Task details: What lines of the data hold the string "July"? Copy them all.
- - -
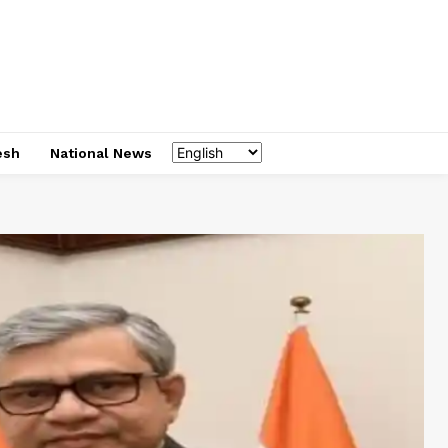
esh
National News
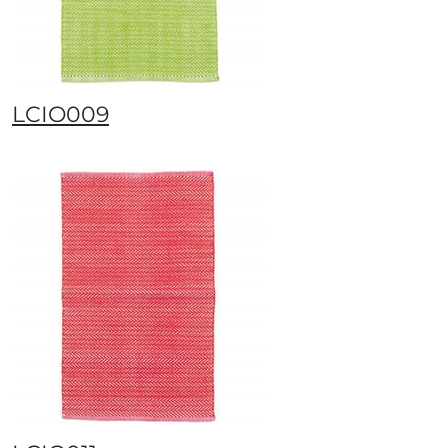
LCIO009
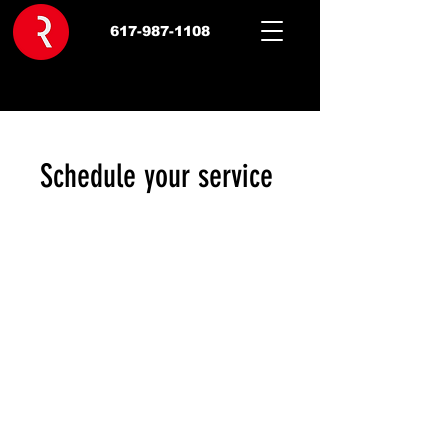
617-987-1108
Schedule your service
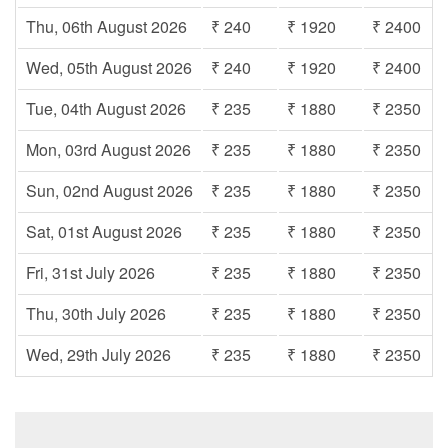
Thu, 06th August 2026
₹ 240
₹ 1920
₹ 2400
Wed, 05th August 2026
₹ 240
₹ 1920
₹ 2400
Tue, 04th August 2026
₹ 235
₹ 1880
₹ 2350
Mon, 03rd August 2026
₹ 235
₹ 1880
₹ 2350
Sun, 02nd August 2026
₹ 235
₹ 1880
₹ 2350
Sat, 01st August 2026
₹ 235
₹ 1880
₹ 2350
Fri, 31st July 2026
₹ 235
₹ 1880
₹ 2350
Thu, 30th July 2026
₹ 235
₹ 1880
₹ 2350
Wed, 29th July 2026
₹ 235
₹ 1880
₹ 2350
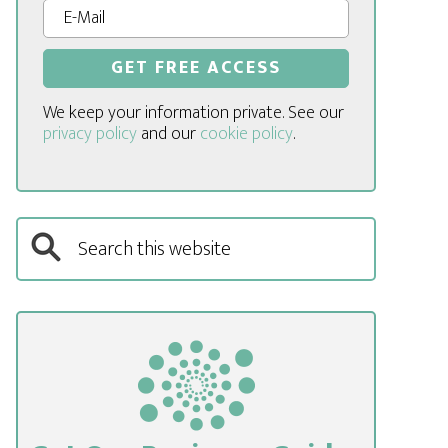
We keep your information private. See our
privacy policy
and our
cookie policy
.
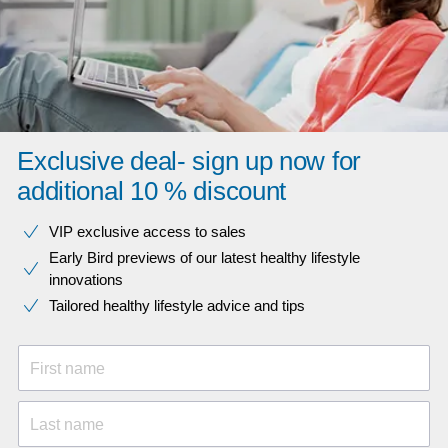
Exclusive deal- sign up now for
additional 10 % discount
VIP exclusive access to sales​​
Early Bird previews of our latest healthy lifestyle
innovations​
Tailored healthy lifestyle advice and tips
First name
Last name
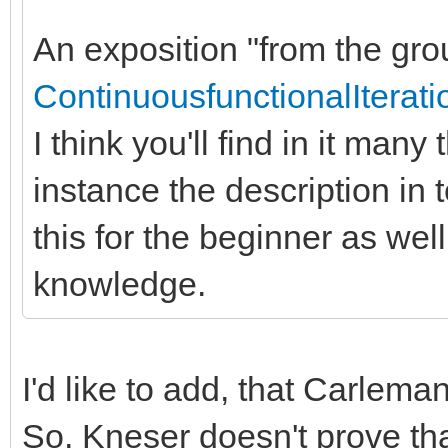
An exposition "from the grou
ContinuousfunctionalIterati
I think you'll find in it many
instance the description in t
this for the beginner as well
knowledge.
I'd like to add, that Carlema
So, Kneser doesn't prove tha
- - -
Solution:
Fri, 31st July 2026
Thu, 30th July 2026
Wed, 29th July 2026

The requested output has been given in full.